EDIT: Adding about 200 lbs to the cargo area dropped the rear end close to an inch and made another incremental improvement in vibration.

Did you put new U-joints in it yet
 
Did you put new U-joints in it yet
Not yet, but they are on the way (Matsubas from Cruiser Outfitters). Also, I fixed my leaking shop press so it will make it easier to swap them once they get here. I'll report back once I have them installed and tested. Doing the fronts too, while I'm at it.
 
OK, the rear U joints are in. cruisermatt, you nailed it... almost all of the vibrations are gone. Very drivable now! Many thanks to everyone on this thread... I learned a lot! Now on to working on getting the steering less squirrely and maybe taking a leaf out of the rear so I can take all those weights out of the back. I also just scored an original jerry can and holder, so that will help pull the rear down a bit.
 
Update for those interested: I took a leaf out of the rear spring pack, replaced front and rear 2* shims with 4* and got serious about accurately setting the front toe (I have it at 1/8" toe in with the 33's). Another quantum of improvement for the rear vibrations and the truck is now level without additional weight in the back! It handles noticeably better on the road and around corners, tracks great, but steering is still a bit squirrely when on and off the throttle. Also, in 4H/4L, the front vibrates too much on acceleration. Here are the geometry readings after all the adjustments:

Front
DL Angle: 10.9*
Pinion Angle: + 0.7*
TC Angle: + 1.3*

Rear
DL Angle: 12.7*
Pinion Angle: + 3.0*
TC Angle: - 2.0*

The front geometry is really not right, so I think I will swap in 6* shims up front. That should make the TC and Pinion parallel and add another 2* of caster which *should* help with the squirrel. After that, I think I'll update the diffs with rebuilds and lockers. The (original) rear diff has quite a large lash, which could also be the source of the remaining vibrations.
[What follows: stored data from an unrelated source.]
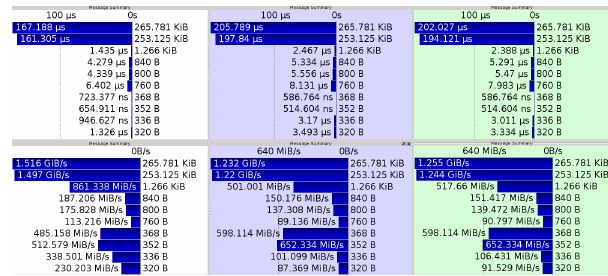
Figure 7: Message summaries (top: average mes- sage transfer time per message size, bottom: aver- age message bandwidth per message size) for the topologies under investigation (left: 4 × 4 × 4 , center: 16 × 4 × 1 , right: 64 × 1 × 1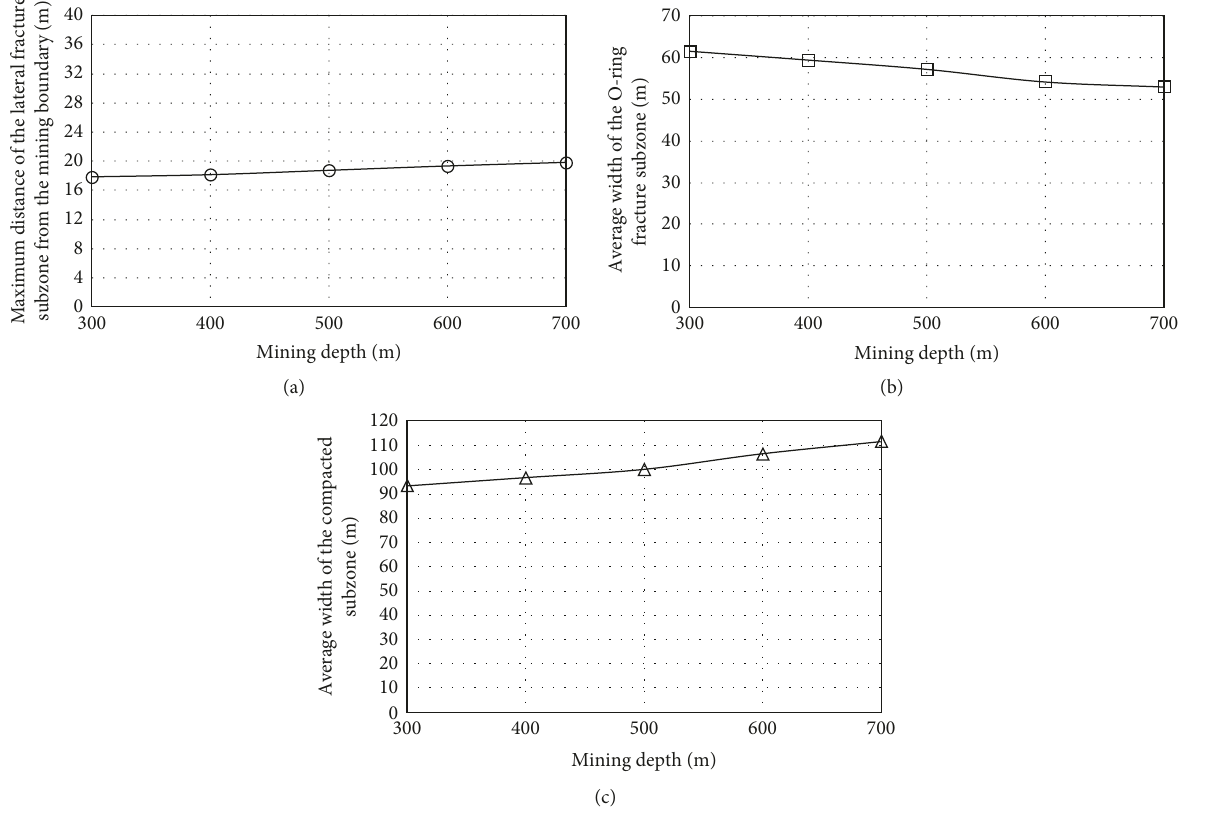
Figure 9: Laws of variation of the horizontal subzones of the GFFZ under different mining depths: (a) lateral fracture subzone; (b) O-ring fracture subzone; (c) compacted subzone.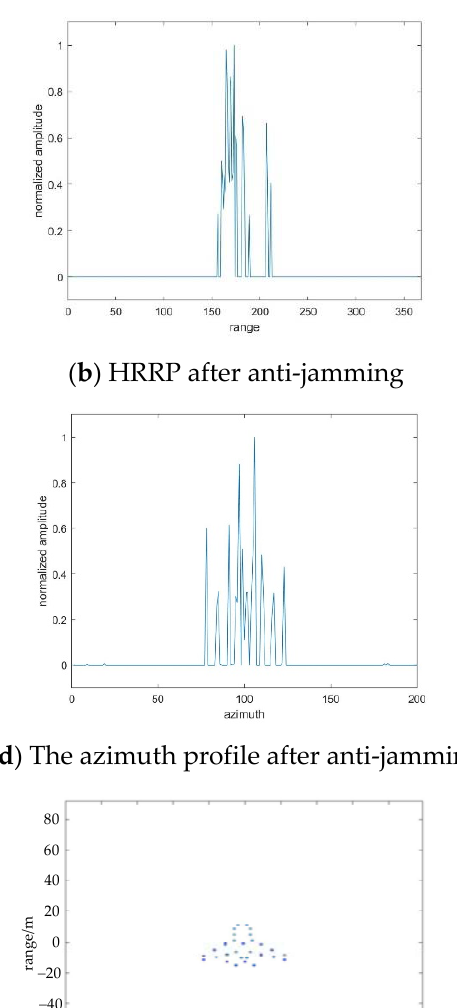
  ， M 29 8 . In Figure 7e, multiple d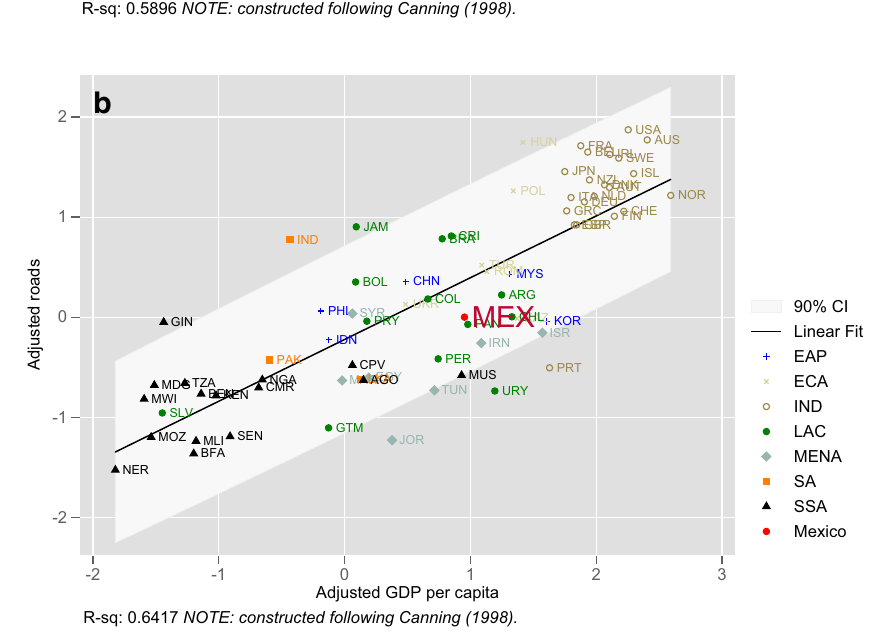
Fig. 6 Adjustments for Transport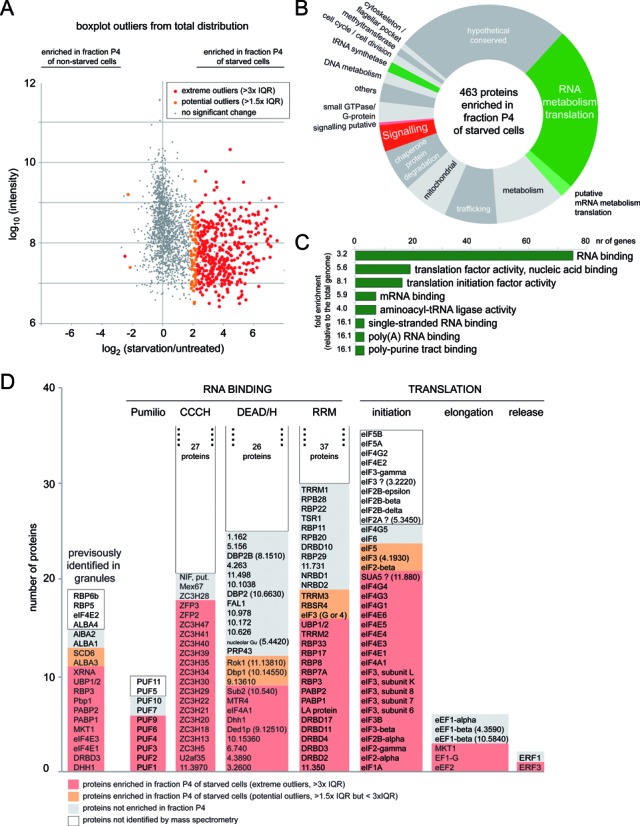
Proteins enriched in starvation stress granules. The ‘granule’ fraction of starved and non-starved cells from three independent experiments was analysed by quantitative, label-free mass spectrometry. (A) Proteins significantly over- or underrepresented in the granule fraction of starved cells are shown in orange (potential outliers) or red (extreme outliers). Plotted is the summed protein intensity (log10 transformed) over the average ratio of protein intensities starved/untreated (log2-tranformed) of at least two of the three biological replicates. (B) The 463 granule granule-enriched proteins were manually classified according to their function, which in most cases is predicted only (Supplementary Table S1). (C) The granule-enriched proteins were analysed for molecular function GO term enrichment (TriTrypDB, (56)). All GO terms that were at least three times enriched in comparison to all proteins encoded in the genome and had a P-value of <0.01 are shown. In some cases similar GO terms were summarized to show only the most specific GO term. (D) Several groups of proteins that are likely to localize to RNP granules (previously identified, RNA binding domains, eukaryotic translation factors) were analysed for their content in granule-enriched proteins. The proteins are shown with red (extreme outliers) or orange (potential outliers) background if they were among the granule-enriched proteins, with grey background if they were not enriched and with white background if they were not identified in the mass spectrometry. The non-identified proteins of the CCCH, DEAD/H and RRM domain containing proteins are not listed but shown as a total number. For hypothetical proteins the unique gene identifier is shown, excluding ‘Tb927.’.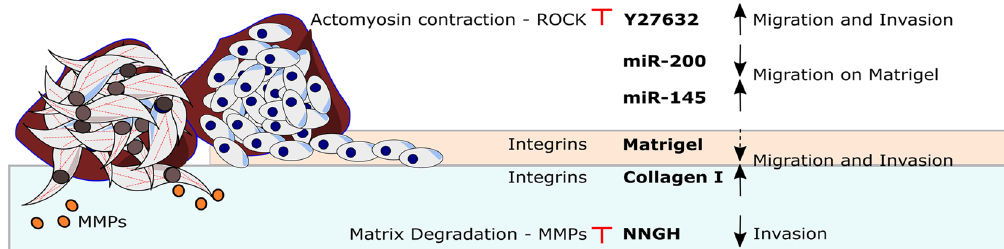
Figure 7. The invasiveness of endometrial spheroids depends both on the cell type (stromal St-T1b and ESCs in brown, epithelial 12Z in blue) and ECM. Invasion and spreading is strongly enhanced by exposed collagen I. Migration on Matrigel is modulated by microRNAs and ROCK inhibitor increases invasion and migration on this substrate. Invasion on collagen is MMP-dependent. Red marks signify experimental intervention. Blunt arrow signifies that an inhibitor was added. Black arrows show the effect of the intervention. Dashed arrow suggest weak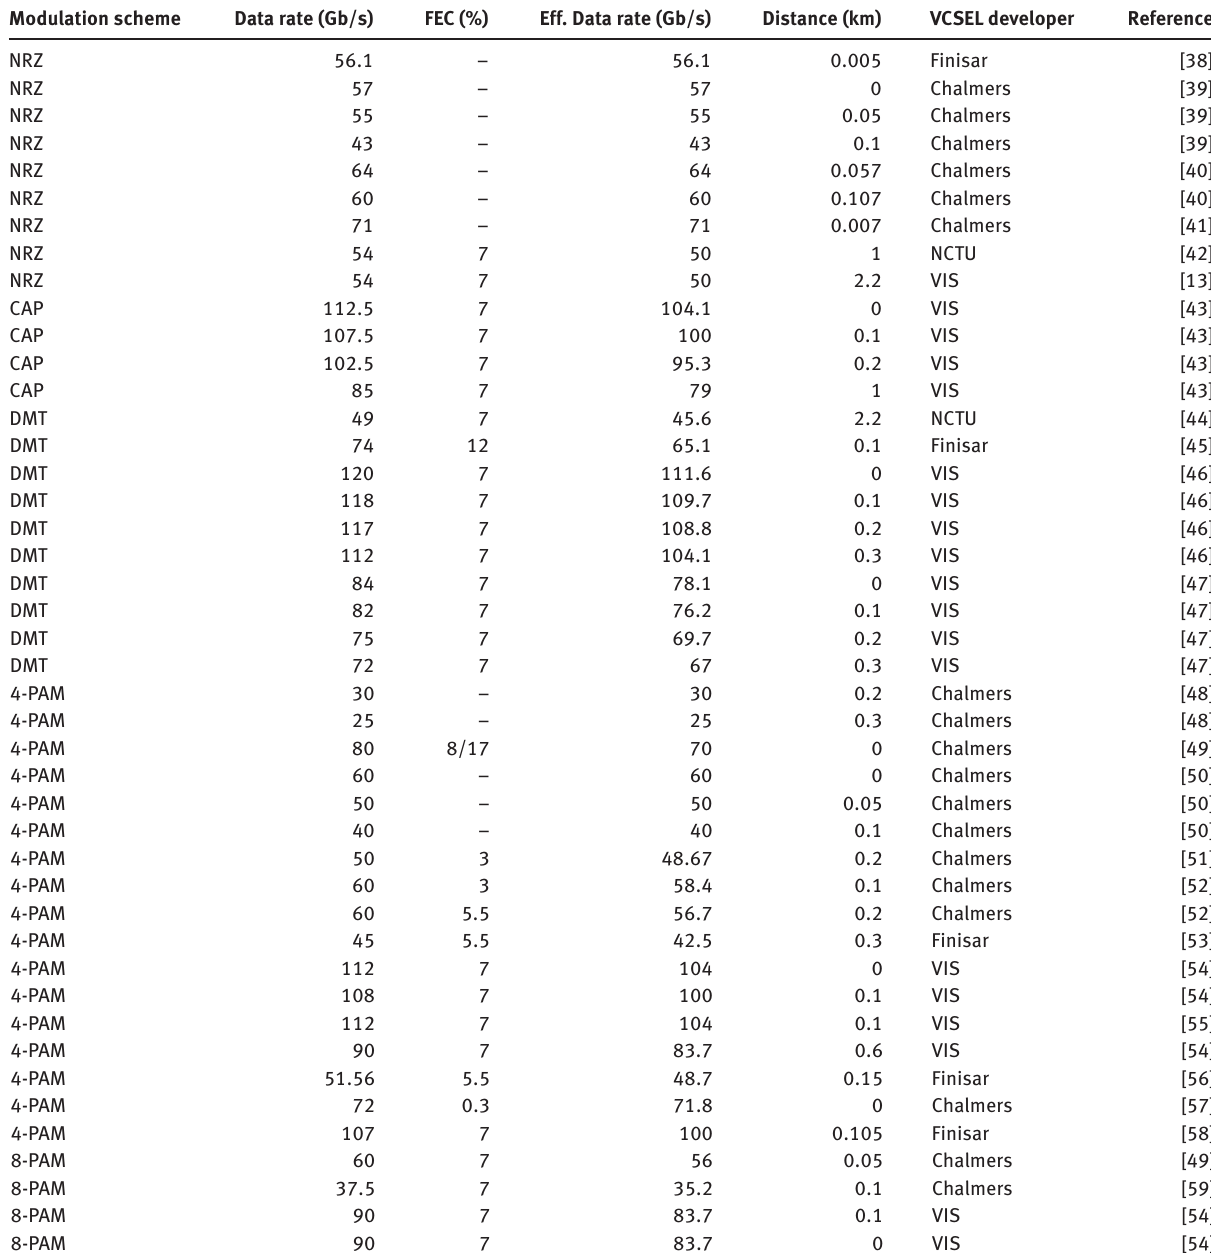
Table 1 : Data and references used in Figures 14 and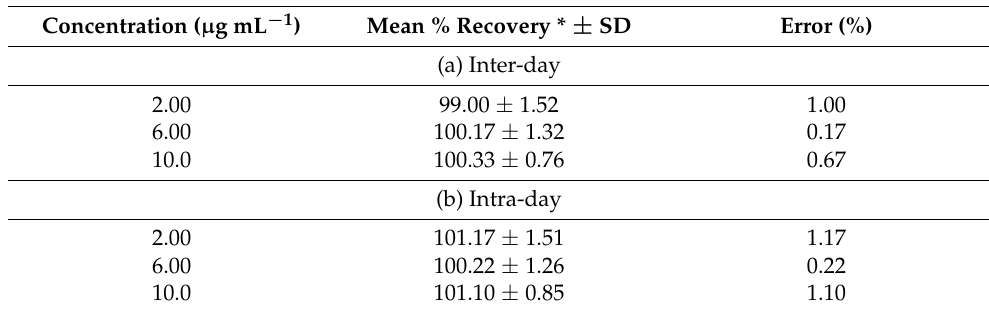
Table 6. Cont. Precision Assays (Inter- and Intra-Day) of TIGC in Tygacil ® Vials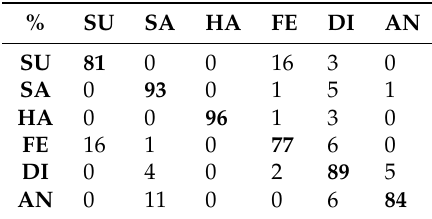
Table 13. Confusion matrix: 47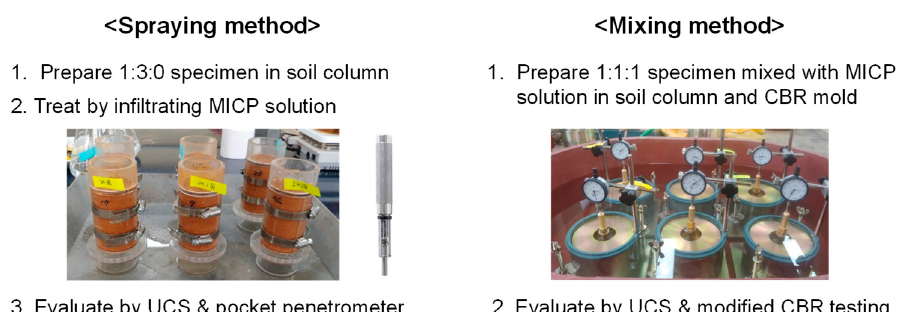
Figure 4. Brief scheme of experimental flow.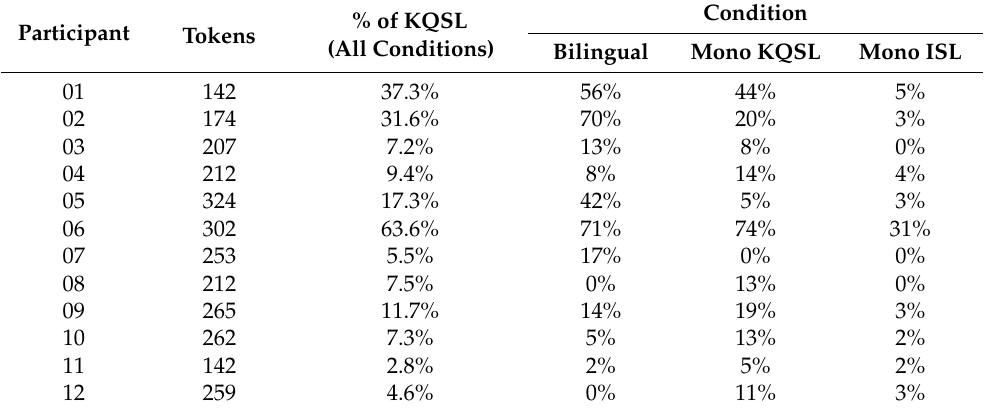
Table 5. Individual variation of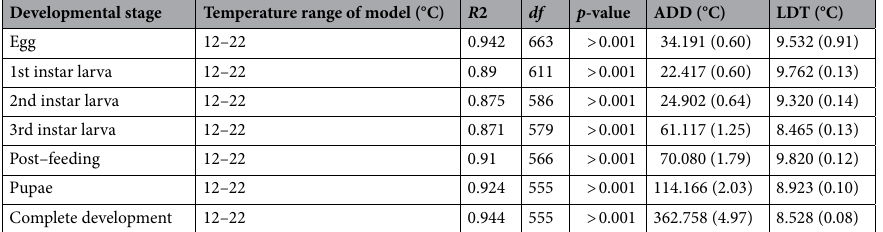
Table 3. Summary of the developmental constants for T. rugosus at six developmental stages. Standard errors shown in parentheses.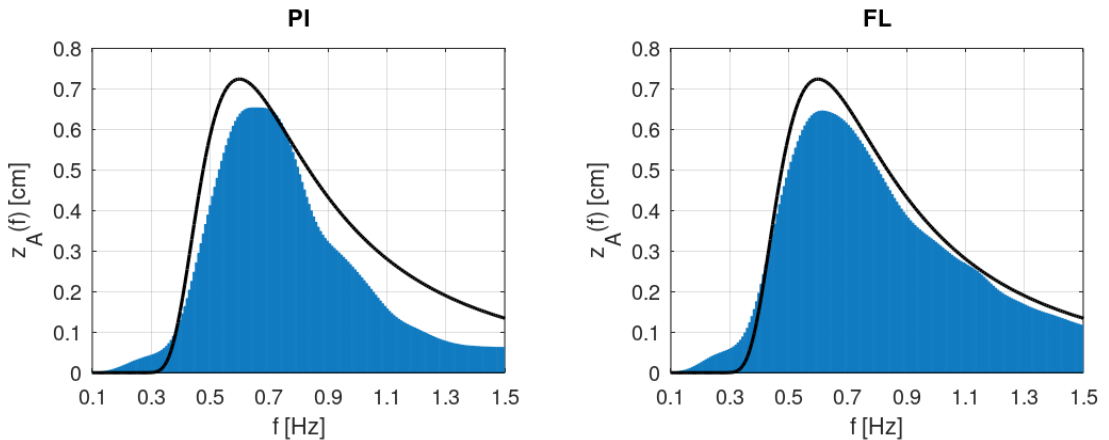
Figure 15. The Pierson-Moskowitz spectra for 5th state of sea in North Atlantic for model scale equal to 1:20—the reference (black lines) and generated under the PI controllers and FL controller (blue bars). The amplitude-frequency characteristics, calculated for the FL versus PI, are presented in Figures 16 and 17. The flatness of the FL-characteristic over the PI-characteristic can be clearly assessed.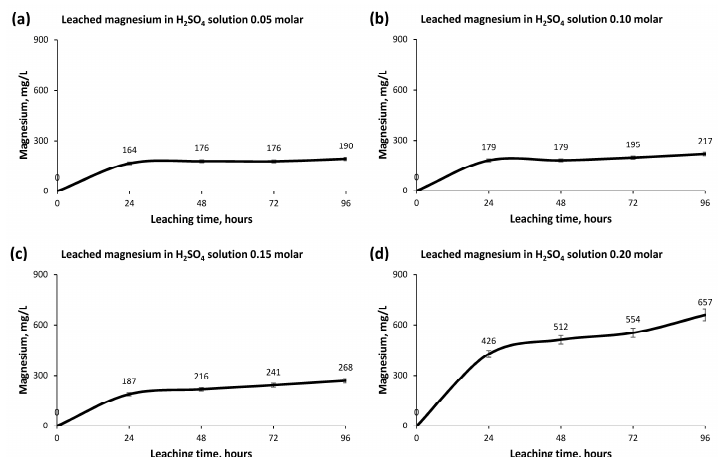
Figure 6. Analysis of the concentration of Magnesium in the leaching process at atmospheric pressure, ambient temperature and in different solutions of Sulphuric Acid: ( a ) 0.05 molar H 2 SO 4 solution, ( b ) 0.10 molar H 2 SO 4 solution, ( c ) 0.15 molar H 2 SO 4 solution and ( d ) 0.20 molar H 2 SO 4 solution.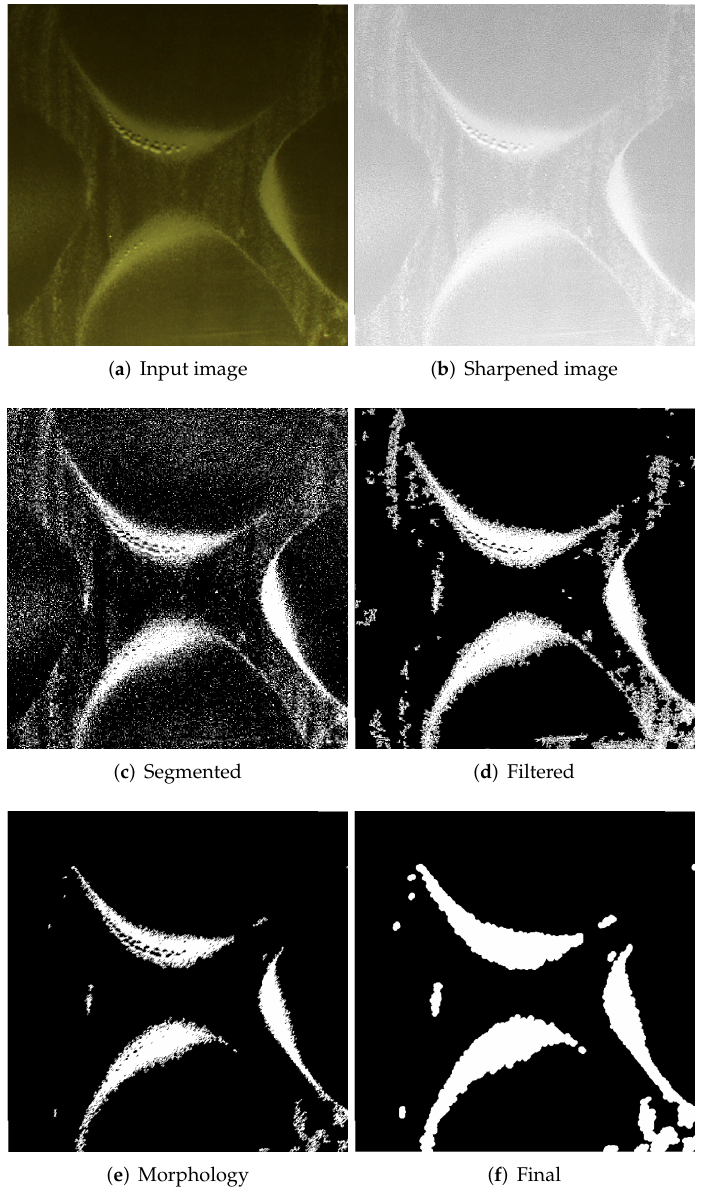
Figure 12. Samples of a mode shape at different stages of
But first... I think I'll drive her while she is still on her feet!!!
 
The front geometry is really not right, so I think I will swap in 6* shims up front. That should make the TC and Pinion parallel and add another 2* of caster which *should* help with the squirrel. After that, I think I'll update the diffs with rebuilds and lockers. The (original) rear diff has quite a large lash, which could also be the source of the remaining vibrations.

Usually, you needn't worry about keeping the front u-joint working angles equal but opposite, since it only comes into play in 4WD, and you're usually driving slow in 4WD. So use shims to set the caster, and don't worry about the driveline angles on the front.

On the rear, you want to get the u-joint working angles as close to equal but opposite as possible. Your current angles are within one degree of each other, which should be acceptable.
 
Usually, you needn't worry about keeping the front u-joint working angles equal but opposite, since it only comes into play in 4WD, and you're usually driving slow in 4WD. So use shims to set the caster, and don't worry about the driveline angles on the front.

On the rear, you want to get the u-joint working angles as close to equal but opposite as possible. Your current angles are within one degree of each other, which should be acceptable.
Yep, thanks... I'm really happy with the rear geometry. The only time I might want to drive "fast" in FWD is on snowy roads, but we are only talking 30-40 MPH. Since I want to try more caster in front anyway, it's just a bonus that it will help the front geometry. It's been fun so far... the step-wise upgrading has worked well to educate me on how the truck works and all the input from the forum has been super helpful!
 
And, BTW, mostly I've been test driving it in 2H, but did put it in 4H and 4L the other day to test that out and I think it actually quieted it down a tad! So, I'm quite sure the vibrations are coming from the rear.